Beirut blast protesters say they're unfair target

STORY: Protesters gathered outside this Beirut police station say Lebanon is applying the law unequally.

A dozen people were called in for questioning amid accusations of rioting after last week's protests over the city’s massive port explosion in 2020.

But demonstrators - who count victims’ relatives among them - want to know: what about senior officials, who have still not been taken to task for the blast?

“This corrupt state is demanding victims’ relatives come in for questioning,” said this mother of a victim. “Where are those who blew up Beirut port?”

The blast devastated Lebanon’s capital and killed 220 people.

But only minor players have been brought in by authorities so far, with the work of an investigating judge paralyzed by political elites in the country’s fractured sectarian system.

This is William Noun - a prominent campaigner who was among those called for questioning on Monday.

He lost his brother in the blast.

"We will appear before the courts, we demand the law to be applied.

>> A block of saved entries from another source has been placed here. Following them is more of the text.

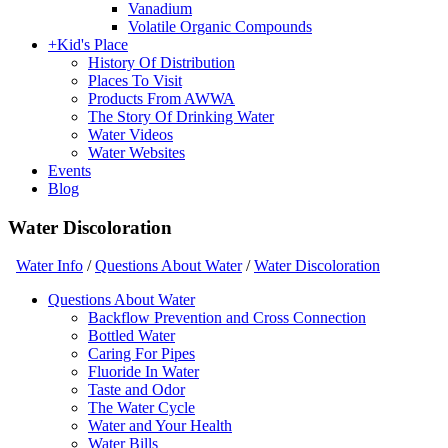
Vanadium
Volatile Organic Compounds
+
Kid's Place
History Of Distribution
Places To Visit
Products From AWWA
The Story Of Drinking Water
Water Videos
Water Websites
Events
Blog
Water Discoloration
Water Info
/
Questions About Water
/
Water Discoloration
Questions About Water
Backflow Prevention and Cross Connection
Bottled Water
Caring For Pipes
Fluoride In Water
Taste and Odor
The Water Cycle
Water and Your Health
Water Bills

We are not above the law, we are under the law, but on the condition that everyone is under the law.”

Lebanese media broadcast footage of Noun at the protest saying protesters had prepared "men, rioters, dynamite and rocks" if the judiciary appointed an additional investigator to the probe, a move families fear was designed to hobble it further.

A judicial source said Noun was detained over "threats to the judiciary."

For many Lebanese, the failure of the probe into the blast reflects the impunity of the elites that have overseen decades of corrupt rule that led to the country’s financial collapse in 2019.

The explosion was caused by hundreds of tonnes of chemicals kept in poor conditions for years at the port.

Judicial sources say an extra judge would be able to release detainees, including the port’s former customs chief.

Families fear those behind the blast could roam free - as hope fades fast for justice.